Нельзя согласиться с утверждением А.Ю.Дворниченко, что, «к счастью, Миллер значительную часть диссертации опубликовал и по-немецки, и по-русски». Во-первых, список с речи-диссертации Шлецер, оставив на время вражду с Миллером, послал профессору И.К.Гаттереру в Геттинген, где тот поместил ее полностью на латинском языке в 1768 г. в своих «Allgemeine historische Bibliothek»[150]. И к 1773 г., по признанию самого Миллера, она была напечатана в Геттингене «вторым уже тиснением, но сочинитель онаго никакого в том не имеет участия». А далее он добавил с нескрываемым сожалением, которое никак не согласуются с «счастьем» Дворниченко, что «поелику мы со дня на день более поучаемся, то сочинитель, еслиб было его посоветовались, много сделал бы еще в оном перемены»[151].
Во-вторых, с некоторыми положениями диссертации действительно могли ознакомиться и русские читатели.
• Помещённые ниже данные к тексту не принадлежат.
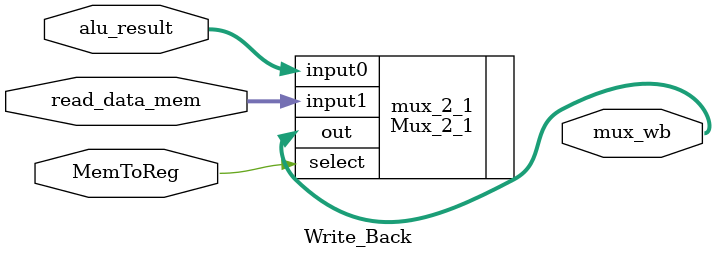
<source format=v>
`timescale 1ns / 1ps
module Write_Back(
   input [15:0] read_data_mem,
	input [15:0] alu_result,
	input MemToReg,
	
	output [15:0] mux_wb
    );
	 
	 
	Mux_2_1 mux_2_1 (
    .input1(read_data_mem), 
    .input0(alu_result), 
    .select(MemToReg), 
    .out(mux_wb)
    );
endmodule

</source>
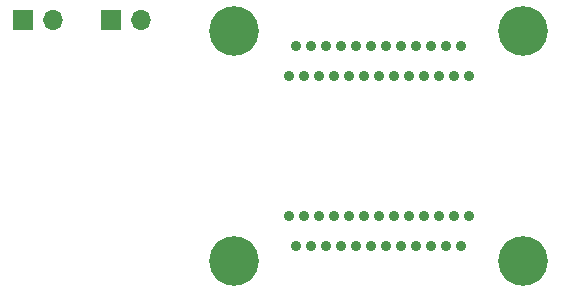
<source format=gbr>
%TF.GenerationSoftware,KiCad,Pcbnew,(6.0.5)*%
%TF.CreationDate,2022-07-15T13:09:05-06:00*%
%TF.ProjectId,25to25,3235746f-3235-42e6-9b69-6361645f7063,rev?*%
%TF.SameCoordinates,Original*%
%TF.FileFunction,Soldermask,Top*%
%TF.FilePolarity,Negative*%
%FSLAX46Y46*%
G04 Gerber Fmt 4.6, Leading zero omitted, Abs format (unit mm)*
G04 Created by KiCad (PCBNEW (6.0.5)) date 2022-07-15 13:09:05*
%MOMM*%
%LPD*%
G01*
G04 APERTURE LIST*
%ADD10R,1.700000X1.700000*%
%ADD11O,1.700000X1.700000*%
%ADD12C,4.200000*%
%ADD13C,0.910000*%
G04 APERTURE END LIST*
D10*
%TO.C,J2*%
X126700000Y-62800000D03*
D11*
X129240000Y-62800000D03*
%TD*%
D12*
%TO.C,J4*%
X137125000Y-83260000D03*
X161635000Y-83260000D03*
D13*
X157000000Y-79450000D03*
X155730000Y-79450000D03*
X154460000Y-79450000D03*
X153190000Y-79450000D03*
X151920000Y-79450000D03*
X150650000Y-79450000D03*
X149380000Y-79450000D03*
X148110000Y-79450000D03*
X146840000Y-79450000D03*
X145570000Y-79450000D03*
X144300000Y-79450000D03*
X143030000Y-79450000D03*
X141760000Y-79450000D03*
X156365000Y-81990000D03*
X155095000Y-81990000D03*
X153825000Y-81990000D03*
X152555000Y-81990000D03*
X151285000Y-81990000D03*
X150015000Y-81990000D03*
X148745000Y-81990000D03*
X147475000Y-81990000D03*
X146205000Y-81990000D03*
X144935000Y-81990000D03*
X143665000Y-81990000D03*
X142395000Y-81990000D03*
%TD*%
D12*
%TO.C,J3*%
X137125000Y-63790000D03*
X161635000Y-63790000D03*
D13*
X157000000Y-67600000D03*
X155730000Y-67600000D03*
X154460000Y-67600000D03*
X153190000Y-67600000D03*
X151920000Y-67600000D03*
X150650000Y-67600000D03*
X149380000Y-67600000D03*
X148110000Y-67600000D03*
X146840000Y-67600000D03*
X145570000Y-67600000D03*
X144300000Y-67600000D03*
X143030000Y-67600000D03*
X141760000Y-67600000D03*
X156365000Y-65060000D03*
X155095000Y-65060000D03*
X153825000Y-65060000D03*
X152555000Y-65060000D03*
X151285000Y-65060000D03*
X150015000Y-65060000D03*
X148745000Y-65060000D03*
X147475000Y-65060000D03*
X146205000Y-65060000D03*
X144935000Y-65060000D03*
X143665000Y-65060000D03*
X142395000Y-65060000D03*
%TD*%
D10*
%TO.C,J1*%
X119300000Y-62800000D03*
D11*
X121840000Y-62800000D03*
%TD*%
M02*

</source>
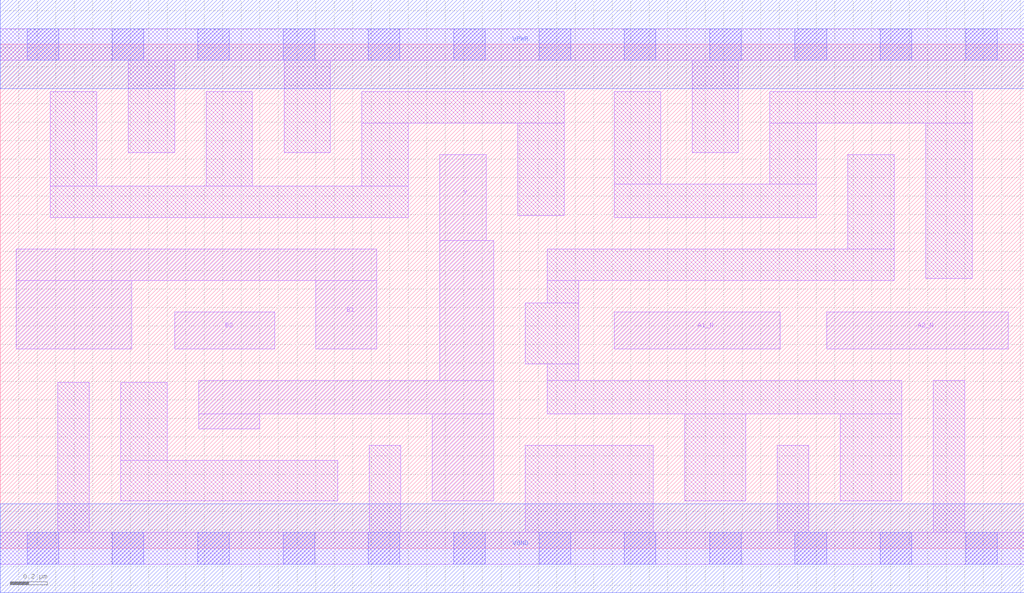
<source format=lef>
# Copyright 2020 The SkyWater PDK Authors
#
# Licensed under the Apache License, Version 2.0 (the "License");
# you may not use this file except in compliance with the License.
# You may obtain a copy of the License at
#
#     https://www.apache.org/licenses/LICENSE-2.0
#
# Unless required by applicable law or agreed to in writing, software
# distributed under the License is distributed on an "AS IS" BASIS,
# WITHOUT WARRANTIES OR CONDITIONS OF ANY KIND, either express or implied.
# See the License for the specific language governing permissions and
# limitations under the License.
#
# SPDX-License-Identifier: Apache-2.0

VERSION 5.7 ;
  NOWIREEXTENSIONATPIN ON ;
  DIVIDERCHAR "/" ;
  BUSBITCHARS "[]" ;
UNITS
  DATABASE MICRONS 200 ;
END UNITS
MACRO sky130_fd_sc_hd__a2bb2oi_2
  CLASS CORE ;
  FOREIGN sky130_fd_sc_hd__a2bb2oi_2 ;
  ORIGIN  0.000000  0.000000 ;
  SIZE  5.520000 BY  2.720000 ;
  SYMMETRY X Y R90 ;
  SITE unithd ;
  PIN A1_N
    ANTENNAGATEAREA  0.495000 ;
    DIRECTION INPUT ;
    USE SIGNAL ;
    PORT
      LAYER li1 ;
        RECT 3.310000 1.075000 4.205000 1.275000 ;
    END
  END A1_N
  PIN A2_N
    ANTENNAGATEAREA  0.495000 ;
    DIRECTION INPUT ;
    USE SIGNAL ;
    PORT
      LAYER li1 ;
        RECT 4.455000 1.075000 5.435000 1.275000 ;
    END
  END A2_N
  PIN B1
    ANTENNAGATEAREA  0.495000 ;
    DIRECTION INPUT ;
    USE SIGNAL ;
    PORT
      LAYER li1 ;
        RECT 0.085000 1.075000 0.710000 1.445000 ;
        RECT 0.085000 1.445000 2.030000 1.615000 ;
        RECT 1.700000 1.075000 2.030000 1.445000 ;
    END
  END B1
  PIN B2
    ANTENNAGATEAREA  0.495000 ;
    DIRECTION INPUT ;
    USE SIGNAL ;
    PORT
      LAYER li1 ;
        RECT 0.940000 1.075000 1.480000 1.275000 ;
    END
  END B2
  PIN Y
    ANTENNADIFFAREA  0.621000 ;
    DIRECTION OUTPUT ;
    USE SIGNAL ;
    PORT
      LAYER li1 ;
        RECT 1.070000 0.645000 1.400000 0.725000 ;
        RECT 1.070000 0.725000 2.660000 0.905000 ;
        RECT 2.330000 0.255000 2.660000 0.725000 ;
        RECT 2.370000 0.905000 2.660000 1.660000 ;
        RECT 2.370000 1.660000 2.620000 2.125000 ;
    END
  END Y
  PIN VGND
    DIRECTION INOUT ;
    SHAPE ABUTMENT ;
    USE GROUND ;
    PORT
      LAYER met1 ;
        RECT 0.000000 -0.240000 5.520000 0.240000 ;
    END
  END VGND
  PIN VPWR
    DIRECTION INOUT ;
    SHAPE ABUTMENT ;
    USE POWER ;
    PORT
      LAYER met1 ;
        RECT 0.000000 2.480000 5.520000 2.960000 ;
    END
  END VPWR
  OBS
    LAYER li1 ;
      RECT 0.000000 -0.085000 5.520000 0.085000 ;
      RECT 0.000000  2.635000 5.520000 2.805000 ;
      RECT 0.270000  1.785000 2.200000 1.955000 ;
      RECT 0.270000  1.955000 0.520000 2.465000 ;
      RECT 0.310000  0.085000 0.480000 0.895000 ;
      RECT 0.650000  0.255000 1.820000 0.475000 ;
      RECT 0.650000  0.475000 0.900000 0.895000 ;
      RECT 0.690000  2.135000 0.940000 2.635000 ;
      RECT 1.110000  1.955000 1.360000 2.465000 ;
      RECT 1.530000  2.135000 1.780000 2.635000 ;
      RECT 1.950000  1.955000 2.200000 2.295000 ;
      RECT 1.950000  2.295000 3.040000 2.465000 ;
      RECT 1.990000  0.085000 2.160000 0.555000 ;
      RECT 2.790000  1.795000 3.040000 2.295000 ;
      RECT 2.830000  0.085000 3.520000 0.555000 ;
      RECT 2.830000  0.995000 3.120000 1.325000 ;
      RECT 2.950000  0.725000 4.860000 0.905000 ;
      RECT 2.950000  0.905000 3.120000 0.995000 ;
      RECT 2.950000  1.325000 3.120000 1.445000 ;
      RECT 2.950000  1.445000 4.820000 1.615000 ;
      RECT 3.310000  1.785000 4.400000 1.965000 ;
      RECT 3.310000  1.965000 3.560000 2.465000 ;
      RECT 3.690000  0.255000 4.020000 0.725000 ;
      RECT 3.730000  2.135000 3.980000 2.635000 ;
      RECT 4.150000  1.965000 4.400000 2.295000 ;
      RECT 4.150000  2.295000 5.240000 2.465000 ;
      RECT 4.190000  0.085000 4.360000 0.555000 ;
      RECT 4.530000  0.255000 4.860000 0.725000 ;
      RECT 4.570000  1.615000 4.820000 2.125000 ;
      RECT 4.990000  1.455000 5.240000 2.295000 ;
      RECT 5.030000  0.085000 5.200000 0.905000 ;
    LAYER mcon ;
      RECT 0.145000 -0.085000 0.315000 0.085000 ;
      RECT 0.145000  2.635000 0.315000 2.805000 ;
      RECT 0.605000 -0.085000 0.775000 0.085000 ;
      RECT 0.605000  2.635000 0.775000 2.805000 ;
      RECT 1.065000 -0.085000 1.235000 0.085000 ;
      RECT 1.065000  2.635000 1.235000 2.805000 ;
      RECT 1.525000 -0.085000 1.695000 0.085000 ;
      RECT 1.525000  2.635000 1.695000 2.805000 ;
      RECT 1.985000 -0.085000 2.155000 0.085000 ;
      RECT 1.985000  2.635000 2.155000 2.805000 ;
      RECT 2.445000 -0.085000 2.615000 0.085000 ;
      RECT 2.445000  2.635000 2.615000 2.805000 ;
      RECT 2.905000 -0.085000 3.075000 0.085000 ;
      RECT 2.905000  2.635000 3.075000 2.805000 ;
      RECT 3.365000 -0.085000 3.535000 0.085000 ;
      RECT 3.365000  2.635000 3.535000 2.805000 ;
      RECT 3.825000 -0.085000 3.995000 0.085000 ;
      RECT 3.825000  2.635000 3.995000 2.805000 ;
      RECT 4.285000 -0.085000 4.455000 0.085000 ;
      RECT 4.285000  2.635000 4.455000 2.805000 ;
      RECT 4.745000 -0.085000 4.915000 0.085000 ;
      RECT 4.745000  2.635000 4.915000 2.805000 ;
      RECT 5.205000 -0.085000 5.375000 0.085000 ;
      RECT 5.205000  2.635000 5.375000 2.805000 ;
  END
END sky130_fd_sc_hd__a2bb2oi_2
END LIBRARY

</source>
Так, в 1761 г. они были озвучены в вводной части исследования Миллера, посвященного истории Новгорода, одновременно на страницах «Сочинений и переводов к пользе и увеселению служащих» и академического журнала «Sammlung russischer Geschichte», а затем в книге «О народах издревле в России обитавших», изданной в 1773 г. в Петербурге первоначально на немецком языке (на русском вышла в 1788). Но эти положения были уже абсолютно изменены под воздействием критики, прозвучавшей в 1749-1750 гт. из уст коллег Миллера, и он очень даже много сделал «в оном перемены», включая умолчание «о войнах древних северных народов, против Голмгарда или Новагорода учиненных. Все повести (Sagae) оными наполнены...», на которых только и зиждилась его речь-диссертация. При этом еще отметив, что в сагах и Саксоне Грамматике, которые были возведены им в 1749 г. в абсолют, находится «много бесполезнаго, гнуснаго и баснословнаго, а особливо что нельзя оттуда выбрать никакого согласнаго леточисления»[152].